SET OF TASKS:
a) Answer these questions from the article on Judge Lakin's resignation, one answer per line:
(i) Which counties does the 12th Judicial Circuit serve?
(ii) In what year was Lakin elected?
(iii) Which two baseball teams were playing in the game for which Lakin first requested tickets?
b) Quote the article on Judge Lakin's resignation word for word, starting at the words "The JQC said Lakin" and ending after "the report said.".

Circuit Judge John F. Lakin resigned Monday from the 12th Judicial Circuit. It serves DeSoto, Manatee and Sarasota counties. The news was first reported Thursday by Law360.

Lakin, elected in 2012, was facing a judicial conduct inquiry by the state’s Judicial Qualifications Commission (JQC), which said he demonstrated “a present unfitness to serve.” Because he quit, the state dismissed the case.

In an answer to the charges filed Feb. 5, Lakin admitted what he did, but apologized and said he “had no wrongful intent.”

“As a relatively new judge, he was not as familiar with the (rules of judicial conduct) as he could have been,” his answer said. Lakin is a former legal analyst for Court TV and MSNBC and a past “Florida Super Lawyer.”

He thought he would just list the tickets on his yearly financial disclosure form and “did not appreciate that his use of the tickets would adversely reflect on the judiciary and the administration of justice.”

The JQC said Lakin called the plaintiff’s law firm and asked for tickets for a Tampa Bay Rays and Boston Red Sox game a day after the verdict in the case. A jury had found Walmart not responsible for the woman’s injuries.

“Despite the fact that the case was not yet final, and you expected that there would be post-trial motions requiring your adjudication, you failed to advise Walmart’s counsel of your contact with the Plaintiff’s law firm,” the report said.

The lawyers later asked for the verdict to be set aside and for a new trial. Lakin considered the motion but did not immediately rule on it, according to the JQC report.

He did ask for and got more baseball tickets from the firm, it added. Afterward, Lakin set aside the jury’s verdict and granted a new trial.

“Your extraordinary action allowed the Plaintiff a second opportunity to seek damages from Walmart,” the JQC report said. “You have acknowledged that during your tenure on the bench you have never before overturned a jury verdict.”

PROVIDED MATERIAL:
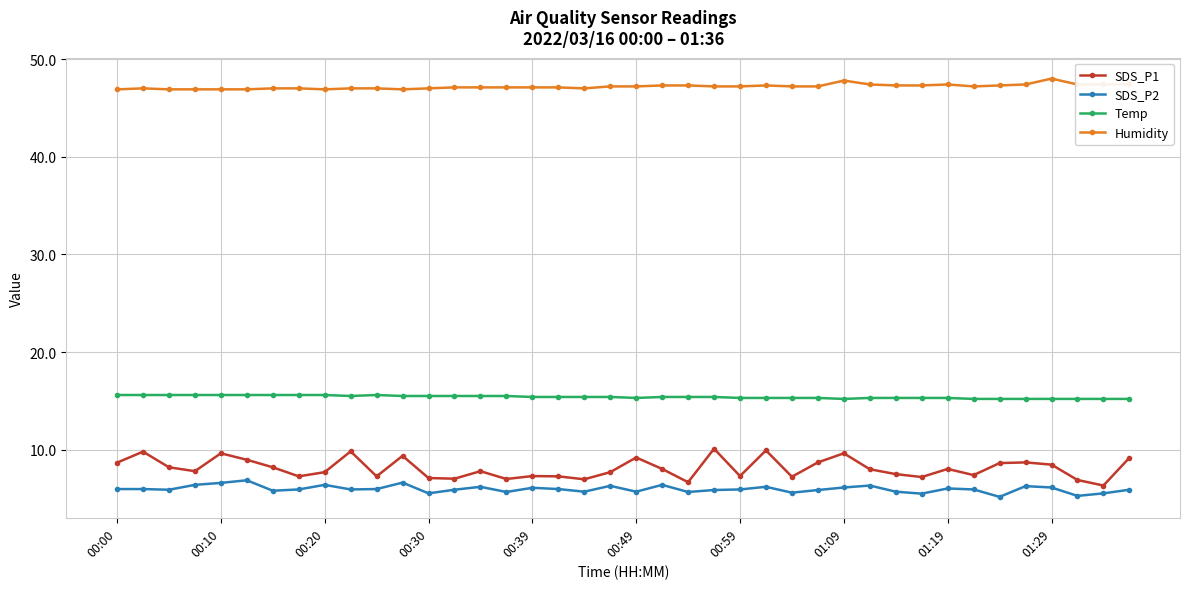

What is the value of the SDS_P2 point at the 33rd from the left?

6.0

ANSWERS FOR THIS EXERCISE:
a)
(i) DeSoto, Manatee and Sarasota counties.
(ii) 2012.
(iii) The Tampa Bay Rays and the Boston Red Sox.

b)
The JQC said Lakin called the plaintiff’s law firm and asked for tickets for a Tampa Bay Rays and Boston Red Sox game a day after the verdict in the case. A jury had found Walmart not responsible for the woman’s injuries.

“Despite the fact that the case was not yet final, and you expected that there would be post-trial motions requiring your adjudication, you failed to advise Walmart’s counsel of your contact with the Plaintiff’s law firm,” the report said.